Saffron is one of the oldest botanical products of all time, and currently the most expensive in the world by weight. Now primarily employed as a gourmet spice, it has a varied and illustrious history with multiple uses and roles—50,000-year-old prehistoric depictions in Iran contain saffron-based pigments; ancient Persians wove saffron threads into their fabrics and offered them to their divinities; Phoenicians used saffron as a treatment for melancholy; and Alexander the Great used saffron infusions in his bath to heal battle wounds.
Fast forward to the present day. A dedicated group of former U.S. Army engineers are determined to use saffron to help heal the battle wounds of an entire country—Afghanistan. The climate there is perfect for the cultivation of saffron, but conflict and strife have made producing and marketing it nearly impossible.
A Warehouse Full of Saffron
Enter Kimberly Jung and her compatriots. As Army engineers in Afghanistan, they had established relationships on the ground. So when a fellow vet told Jung, who had left the Army to attend Harvard Business School, about a farmer with a warehouse full of saffron and no way to sell it, she sensed an opportunity. “I thought to myself, I’m here at Harvard learning how to create value; what better way to do that than by connecting Afghan farmers to the market and helping them to grow their business while creating my own?” So where Jung had once searched for roadside bombs, she began to seek out local farmers.
The company started small. In fact, Jung carried her first shipment of saffron by hand back to Boston, and drove around selling it to gourmet shops and farmers markets. But the idea caught on, and now Rumi Spice is a thriving B-Corp certified company, an “ethical luxury brand” found in natural groceries and high-end restaurants across the country. Rumi Spice has also expanded beyond saffron to offer other ethically sourced and socially responsible Afghan spices, including wild black cumin and unique spice blends.
Peace Is the Purpose
Despite the company’s success, its mission remains the same: to cultivate peace in Afghanistan by building demand for Afghan agricultural products and creating a global supply chain.

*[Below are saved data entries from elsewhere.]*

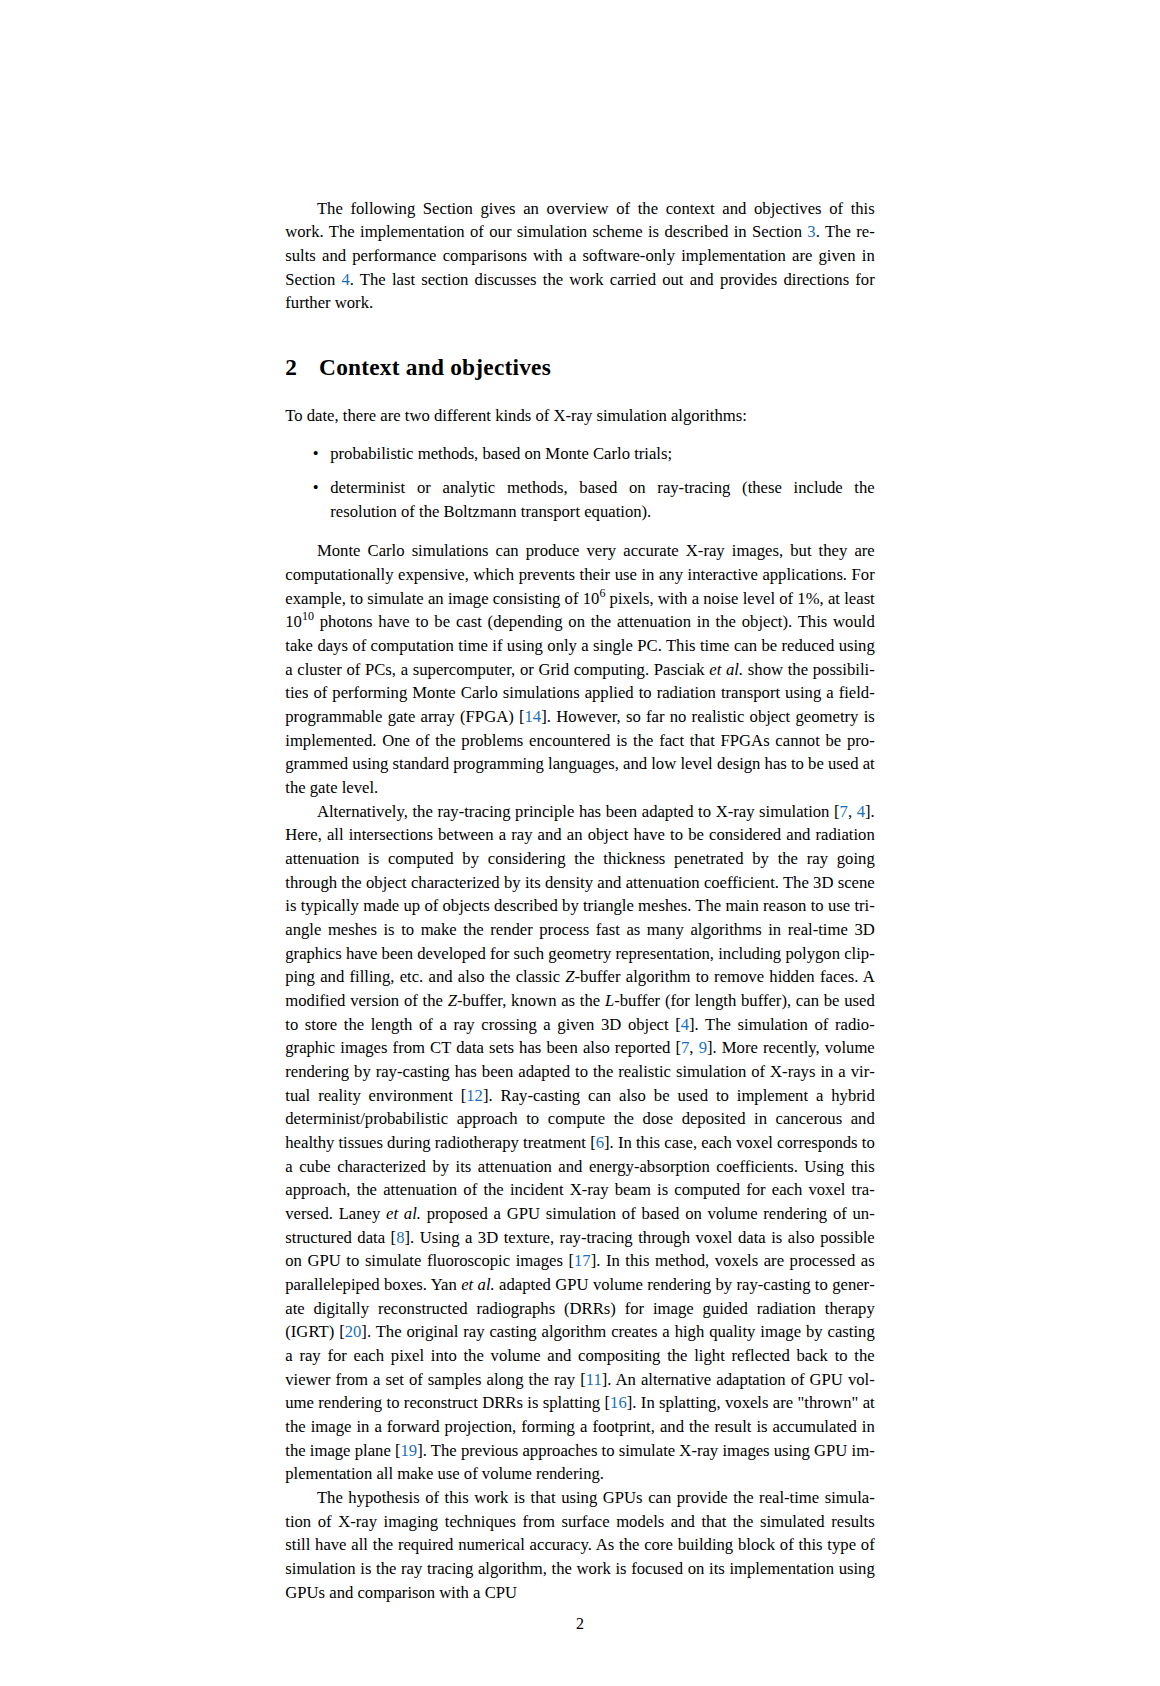The following Section gives an overview of the context and objectives of this work. The implementation of our simulation scheme is described in Section 3. The results and performance comparisons with a software-only implementation are given in Section 4. The last section discusses the work carried out and provides directions for further work.
2 Context and objectives
To date, there are two different kinds of X-ray simulation algorithms:
probabilistic methods, based on Monte Carlo trials;
determinist or analytic methods, based on ray-tracing (these include the resolution of the Boltzmann transport equation).
Monte Carlo simulations can produce very accurate X-ray images, but they are computationally expensive, which prevents their use in any interactive applications. For example, to simulate an image consisting of 106 pixels, with a noise level of 1%, at least 1010 photons have to be cast (depending on the attenuation in the object). This would take days of computation time if using only a single PC. This time can be reduced using a cluster of PCs, a supercomputer, or Grid computing. Pasciak et al. show the possibilities of performing Monte Carlo simulations applied to radiation transport using a field-programmable gate array (FPGA) [14]. However, so far no realistic object geometry is implemented. One of the problems encountered is the fact that FPGAs cannot be programmed using standard programming languages, and low level design has to be used at the gate level.
Alternatively, the ray-tracing principle has been adapted to X-ray simulation [7, 4]. Here, all intersections between a ray and an object have to be considered and radiation attenuation is computed by considering the thickness penetrated by the ray going through the object characterized by its density and attenuation coefficient. The 3D scene is typically made up of objects described by triangle meshes. The main reason to use triangle meshes is to make the render process fast as many algorithms in real-time 3D graphics have been developed for such geometry representation, including polygon clipping and filling, etc. and also the classic Z-buffer algorithm to remove hidden faces. A modified version of the Z-buffer, known as the L-buffer (for length buffer), can be used to store the length of a ray crossing a given 3D object [4]. The simulation of radiographic images from CT data sets has been also reported [7, 9]. More recently, volume rendering by ray-casting has been adapted to the realistic simulation of X-rays in a virtual reality environment [12]. Ray-casting can also be used to implement a hybrid determinist/probabilistic approach to compute the dose deposited in cancerous and healthy tissues during radiotherapy treatment [6]. In this case, each voxel corresponds to a cube characterized by its attenuation and energy-absorption coefficients. Using this approach, the attenuation of the incident X-ray beam is computed for each voxel traversed. Laney et al. proposed a GPU simulation of based on volume rendering of unstructured data [8]. Using a 3D texture, ray-tracing through voxel data is also possible on GPU to simulate fluoroscopic images [17]. In this method, voxels are processed as parallelepiped boxes. Yan et al. adapted GPU volume rendering by ray-casting to generate digitally reconstructed radiographs (DRRs) for image guided radiation therapy (IGRT) [20]. The original ray casting algorithm creates a high quality image by casting a ray for each pixel into the volume and compositing the light reflected back to the viewer from a set of samples along the ray [11]. An alternative adaptation of GPU volume rendering to reconstruct DRRs is splatting [16]. In splatting, voxels are "thrown" at the image in a forward projection, forming a footprint, and the result is accumulated in the image plane [19]. The previous approaches to simulate X-ray images using GPU implementation all make use of volume rendering.
The hypothesis of this work is that using GPUs can provide the real-time simulation of X-ray imaging techniques from surface models and that the simulated results still have all the required numerical accuracy. As the core building block of this type of simulation is the ray tracing algorithm, the work is focused on its implementation using GPUs and comparison with a CPU
2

And by giving farmers a viable and lucrative alternative to growing opium poppies, these Army vets hope to lessen the influence of the Taliban’s grip on local communities.
It hasn’t been an easy road, but these vets and the people who toil alongside them aren’t easily discouraged. “Mission and purpose are at the core of everything we do,” says Jung. “Economically empowering Afghan farmers, inspiring Afghan women through direct wages, and building out Afghanistan’s agricultural infrastructure.
“Rumi Spice strives to portray the huge value of Afghan spices, culture, and people. Afghanistan has a lot to offer the world. It’s not just a place of war, terrorism, and opium. What we’re doing is changing the world—and we’re proud of it!”